Valérie Blass présente un bronze où le réseau de tiges s’entremêle de cordes qui, elles, sont suspendues par des mains, confondant qui de la structure ou du corps supporte. Tandis que cette sculpture semble deviser sur l’attachement et la rencontre — sur le corps devenant objet, et inversement —, l’oeuvre de Catherine Bolduc met en scène des colliers de perles avec des chaînes, de celles qui décorent et de celles qui emprisonnent. Le dispositif, fait de portes encloses et de miroirs, connote l’assemblage des activités de séduction et de fétichisme dont le quartier est le théâtre.
Les sculptures de Patrick Coutu et de Louis Bouvier conversent plus directement avec la tradition du monument, mais sans la célébration d’événements ou de personnages historiques à laquelle elle se consacre habituellement. L’oeuvre de Coutu, dans son titre, porte aux nues l’athéisme sous la forme d’une chute dont la composition repose sur la concrétude des mathématiques. Bouvier, quant à lui, fait se rencontrer colonnes classiques et ornements kitsch, déboulonne les premières pour élever les seconds.

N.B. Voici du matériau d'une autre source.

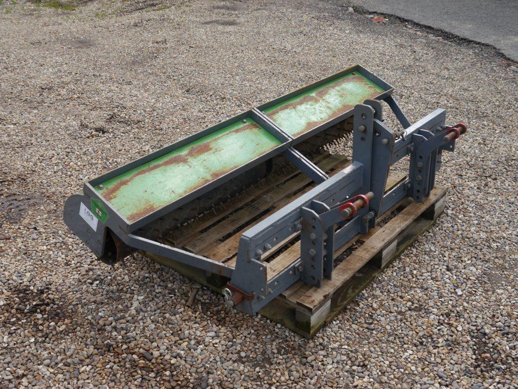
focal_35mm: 42
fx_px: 628
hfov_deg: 44.8
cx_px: 259
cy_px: 194
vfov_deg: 34.3
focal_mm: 21
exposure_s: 1/160
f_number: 6.3
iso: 160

N’était le fait qu’elles se trouvent près des trottoirs, coincées près des terrasses par exemple, car on les verrait plus volontiers au centre de la chaussée, les sculptures constituent un corpus des plus solides, avec des pièces fortes et inédites, trouvant aussi à réunir des artistes plus ou moins établis. Les panneaux photographiques ne sont pas en reste avec les oeuvres de Cynthia Girard, de Max Wyse et de David Lafrance, qui sont soit des reproductions d’oeuvres peintes, soit des productions numériques.
Le transfert sur un support dans l’espace public est plus manifeste chez le peintre Jean-Benoît Pouliot, qui a adapté sa méthode de travail pour les vitrines monumentales de la Banque Nationale. Il a projeté, photographié et agrandi des vétilles de plastique trouvées par terre, s’approchant ainsi du vitrail. Quant au duo formé par Jim Holyoak et Matt Shane, il a dessiné un bestiaire hétéroclite qui flotte sur les vitres de l’édicule du métro Beaudry, dans un registre toutefois plus bon enfant que ses réalisations sur papier.
Les oeuvres parviennent à insuffler des réflexions dans un endroit où les effets de surface sont pourtant légion. Elles doivent aussi disputer l’attention avec la pléthore d’autres activités, comme celle du FIMA, le Festival international Montréal en arts, et les tentes de ses multiples exposants, déjà en cours d’installation lors de notre visite et qui prendront beaucoup de place en fin de semaine. Pour en bénéficier pleinement, autant prévoir de parcourir les lieux plus d’une fois cet été.